═══ DATA EXTRACT

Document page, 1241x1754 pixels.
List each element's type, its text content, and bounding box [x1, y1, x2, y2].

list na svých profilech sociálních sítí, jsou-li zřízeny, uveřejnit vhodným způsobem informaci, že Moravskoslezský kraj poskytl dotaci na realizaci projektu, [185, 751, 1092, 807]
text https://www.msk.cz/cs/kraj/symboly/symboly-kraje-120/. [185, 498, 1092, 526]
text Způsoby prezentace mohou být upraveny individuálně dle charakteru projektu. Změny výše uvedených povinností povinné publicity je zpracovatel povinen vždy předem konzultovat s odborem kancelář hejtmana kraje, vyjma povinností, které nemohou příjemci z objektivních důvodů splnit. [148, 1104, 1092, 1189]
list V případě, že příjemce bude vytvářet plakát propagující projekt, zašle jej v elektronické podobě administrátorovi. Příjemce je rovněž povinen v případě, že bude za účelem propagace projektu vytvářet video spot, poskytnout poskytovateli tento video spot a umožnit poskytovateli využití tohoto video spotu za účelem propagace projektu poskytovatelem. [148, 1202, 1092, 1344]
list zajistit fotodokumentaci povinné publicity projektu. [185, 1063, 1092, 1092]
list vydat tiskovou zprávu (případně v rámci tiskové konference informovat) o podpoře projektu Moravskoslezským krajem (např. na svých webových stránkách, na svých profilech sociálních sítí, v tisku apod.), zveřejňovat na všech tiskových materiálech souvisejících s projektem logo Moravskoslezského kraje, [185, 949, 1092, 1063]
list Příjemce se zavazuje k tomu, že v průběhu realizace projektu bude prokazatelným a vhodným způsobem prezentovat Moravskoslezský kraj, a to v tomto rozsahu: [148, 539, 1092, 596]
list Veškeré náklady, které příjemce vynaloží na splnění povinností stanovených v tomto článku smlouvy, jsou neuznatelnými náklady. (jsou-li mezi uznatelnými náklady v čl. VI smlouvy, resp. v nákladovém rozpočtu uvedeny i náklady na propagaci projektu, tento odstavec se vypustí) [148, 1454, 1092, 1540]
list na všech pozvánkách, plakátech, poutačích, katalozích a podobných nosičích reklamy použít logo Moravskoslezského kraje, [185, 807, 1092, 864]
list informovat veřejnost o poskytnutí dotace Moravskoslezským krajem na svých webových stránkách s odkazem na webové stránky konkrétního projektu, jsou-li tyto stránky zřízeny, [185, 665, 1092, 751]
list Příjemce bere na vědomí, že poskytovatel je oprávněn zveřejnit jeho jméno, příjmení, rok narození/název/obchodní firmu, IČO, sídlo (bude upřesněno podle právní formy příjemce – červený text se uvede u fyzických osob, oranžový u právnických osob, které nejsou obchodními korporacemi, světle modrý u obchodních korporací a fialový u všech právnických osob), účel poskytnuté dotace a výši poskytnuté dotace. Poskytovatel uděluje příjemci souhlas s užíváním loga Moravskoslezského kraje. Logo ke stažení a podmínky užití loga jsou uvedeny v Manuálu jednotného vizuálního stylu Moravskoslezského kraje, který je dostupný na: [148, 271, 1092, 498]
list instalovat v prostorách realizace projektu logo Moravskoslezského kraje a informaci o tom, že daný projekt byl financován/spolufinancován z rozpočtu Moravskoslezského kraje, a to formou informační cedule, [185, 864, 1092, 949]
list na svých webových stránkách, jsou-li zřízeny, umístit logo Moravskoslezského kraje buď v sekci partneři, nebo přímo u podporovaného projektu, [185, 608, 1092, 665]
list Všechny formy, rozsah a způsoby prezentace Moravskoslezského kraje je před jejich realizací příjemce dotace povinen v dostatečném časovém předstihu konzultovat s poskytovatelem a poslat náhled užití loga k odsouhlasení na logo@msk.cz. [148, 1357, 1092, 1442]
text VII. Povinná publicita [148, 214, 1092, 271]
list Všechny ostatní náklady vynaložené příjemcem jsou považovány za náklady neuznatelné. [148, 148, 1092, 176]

══════

> EXERCISE DETAILS
Copy every one of the lines above word for word, leaving nothing out and changing nothing.

> SOLUTION TO THE EXERCISE
Document page, 1241x1754 pixels.
List each element's type, its text content, and bounding box [x1, y1, x2, y2].

list na svých profilech sociálních sítí, jsou-li zřízeny, uveřejnit vhodným způsobem informaci, že Moravskoslezský kraj poskytl dotaci na realizaci projektu, [185, 751, 1092, 807]
text https://www.msk.cz/cs/kraj/symboly/symboly-kraje-120/. [185, 498, 1092, 526]
text Způsoby prezentace mohou být upraveny individuálně dle charakteru projektu. Změny výše uvedených povinností povinné publicity je zpracovatel povinen vždy předem konzultovat s odborem kancelář hejtmana kraje, vyjma povinností, které nemohou příjemci z objektivních důvodů splnit. [148, 1104, 1092, 1189]
list V případě, že příjemce bude vytvářet plakát propagující projekt, zašle jej v elektronické podobě administrátorovi. Příjemce je rovněž povinen v případě, že bude za účelem propagace projektu vytvářet video spot, poskytnout poskytovateli tento video spot a umožnit poskytovateli využití tohoto video spotu za účelem propagace projektu poskytovatelem. [148, 1202, 1092, 1344]
list zajistit fotodokumentaci povinné publicity projektu. [185, 1063, 1092, 1092]
list vydat tiskovou zprávu (případně v rámci tiskové konference informovat) o podpoře projektu Moravskoslezským krajem (např. na svých webových stránkách, na svých profilech sociálních sítí, v tisku apod.), zveřejňovat na všech tiskových materiálech souvisejících s projektem logo Moravskoslezského kraje, [185, 949, 1092, 1063]
list Příjemce se zavazuje k tomu, že v průběhu realizace projektu bude prokazatelným a vhodným způsobem prezentovat Moravskoslezský kraj, a to v tomto rozsahu: [148, 539, 1092, 596]
list Veškeré náklady, které příjemce vynaloží na splnění povinností stanovených v tomto článku smlouvy, jsou neuznatelnými náklady. (jsou-li mezi uznatelnými náklady v čl. VI smlouvy, resp. v nákladovém rozpočtu uvedeny i náklady na propagaci projektu, tento odstavec se vypustí) [148, 1454, 1092, 1540]
list na všech pozvánkách, plakátech, poutačích, katalozích a podobných nosičích reklamy použít logo Moravskoslezského kraje, [185, 807, 1092, 864]
list informovat veřejnost o poskytnutí dotace Moravskoslezským krajem na svých webových stránkách s odkazem na webové stránky konkrétního projektu, jsou-li tyto stránky zřízeny, [185, 665, 1092, 751]
list Příjemce bere na vědomí, že poskytovatel je oprávněn zveřejnit jeho jméno, příjmení, rok narození/název/obchodní firmu, IČO, sídlo (bude upřesněno podle právní formy příjemce – červený text se uvede u fyzických osob, oranžový u právnických osob, které nejsou obchodními korporacemi, světle modrý u obchodních korporací a fialový u všech právnických osob), účel poskytnuté dotace a výši poskytnuté dotace. Poskytovatel uděluje příjemci souhlas s užíváním loga Moravskoslezského kraje. Logo ke stažení a podmínky užití loga jsou uvedeny v Manuálu jednotného vizuálního stylu Moravskoslezského kraje, který je dostupný na: [148, 271, 1092, 498]
list instalovat v prostorách realizace projektu logo Moravskoslezského kraje a informaci o tom, že daný projekt byl financován/spolufinancován z rozpočtu Moravskoslezského kraje, a to formou informační cedule, [185, 864, 1092, 949]
list na svých webových stránkách, jsou-li zřízeny, umístit logo Moravskoslezského kraje buď v sekci partneři, nebo přímo u podporovaného projektu, [185, 608, 1092, 665]
list Všechny formy, rozsah a způsoby prezentace Moravskoslezského kraje je před jejich realizací příjemce dotace povinen v dostatečném časovém předstihu konzultovat s poskytovatelem a poslat náhled užití loga k odsouhlasení na logo@msk.cz. [148, 1357, 1092, 1442]
text VII. Povinná publicita [148, 214, 1092, 271]
list Všechny ostatní náklady vynaložené příjemcem jsou považovány za náklady neuznatelné. [148, 148, 1092, 176]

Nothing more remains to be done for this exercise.